Exercise goal: Check the lines of the listing below for the word "Strategies", and state only how many have it.

Supplied records:
━━━━━━━━━━━━━━━━

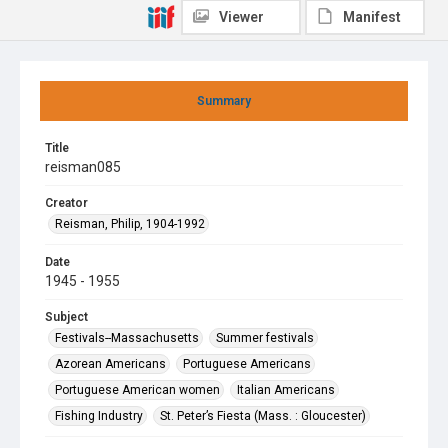
Viewer
Manifest
Summary
Title
reisman085
Creator
Reisman, Philip, 1904-1992
Date
1945 - 1955
Subject
Festivals--Massachusetts
Summer festivals
Azorean Americans
Portuguese Americans
Portuguese American women
Italian Americans
Fishing Industry
St. Peter’s Fiesta (Mass. : Gloucester)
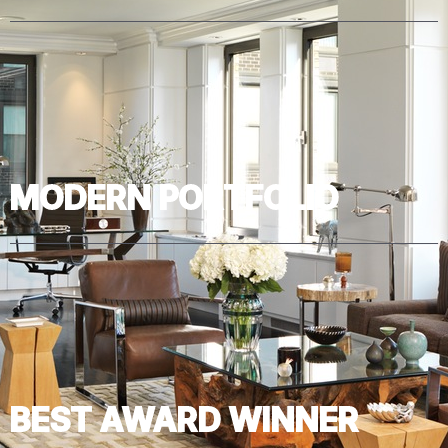
MODERN PORTFOLIO
BEST AWARD WINNER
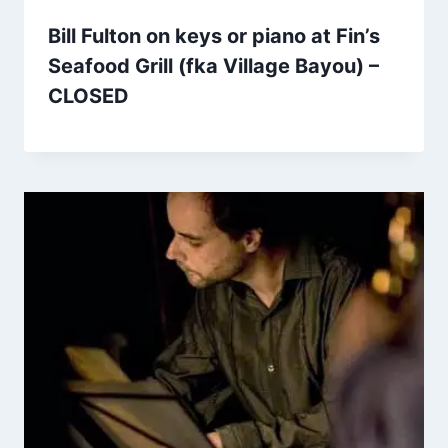
Bill Fulton on keys or piano at Fin’s
Seafood Grill (fka Village Bayou) –
CLOSED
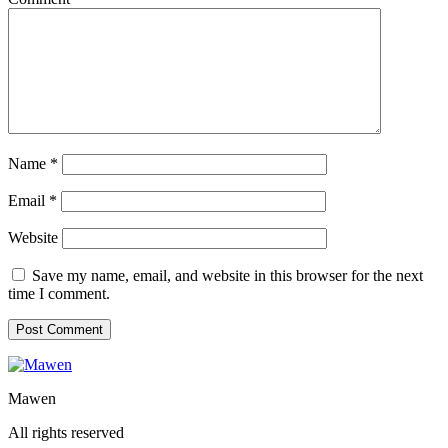
Name
*
Email
*
Website
Save my name, email, and website in this browser for the next
time I comment.
Mawen
All rights reserved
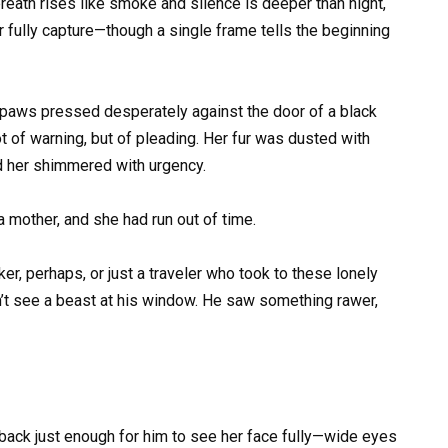
eath rises like smoke and silence is deeper than night,
fully capture—though a single frame tells the beginning
t paws pressed desperately against the door of a black
 of warning, but of pleading. Her fur was dusted with
und her shimmered with urgency.
 mother, and she had run out of time.
er, perhaps, or just a traveler who took to these lonely
n’t see a beast at his window. He saw something rawer,
d back just enough for him to see her face fully—wide eyes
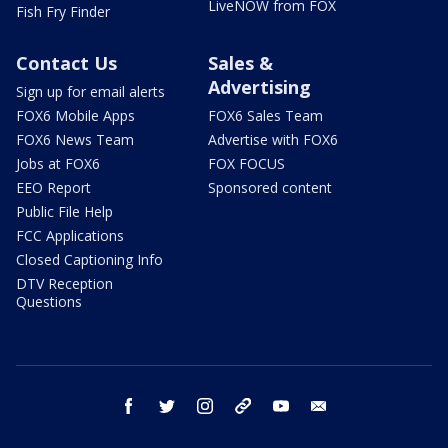
LiveNOW from FOX
Fish Fry Finder
Contact Us
Sales &
Advertising
Sign up for email alerts
FOX6 Mobile Apps
FOX6 Sales Team
FOX6 News Team
Advertise with FOX6
Jobs at FOX6
FOX FOCUS
EEO Report
Sponsored content
Public File Help
FCC Applications
Closed Captioning Info
DTV Reception
Questions
facebook
twitter
instagram
threads
youtube
email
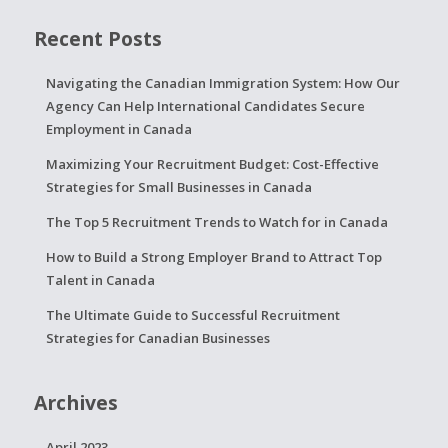
Recent Posts
Navigating the Canadian Immigration System: How Our
Agency Can Help International Candidates Secure
Employment in Canada
Maximizing Your Recruitment Budget: Cost-Effective
Strategies for Small Businesses in Canada
The Top 5 Recruitment Trends to Watch for in Canada
How to Build a Strong Employer Brand to Attract Top
Talent in Canada
The Ultimate Guide to Successful Recruitment
Strategies for Canadian Businesses
Archives
April 2023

━━━━━━━━━━━━━━━━

Problem solution: 2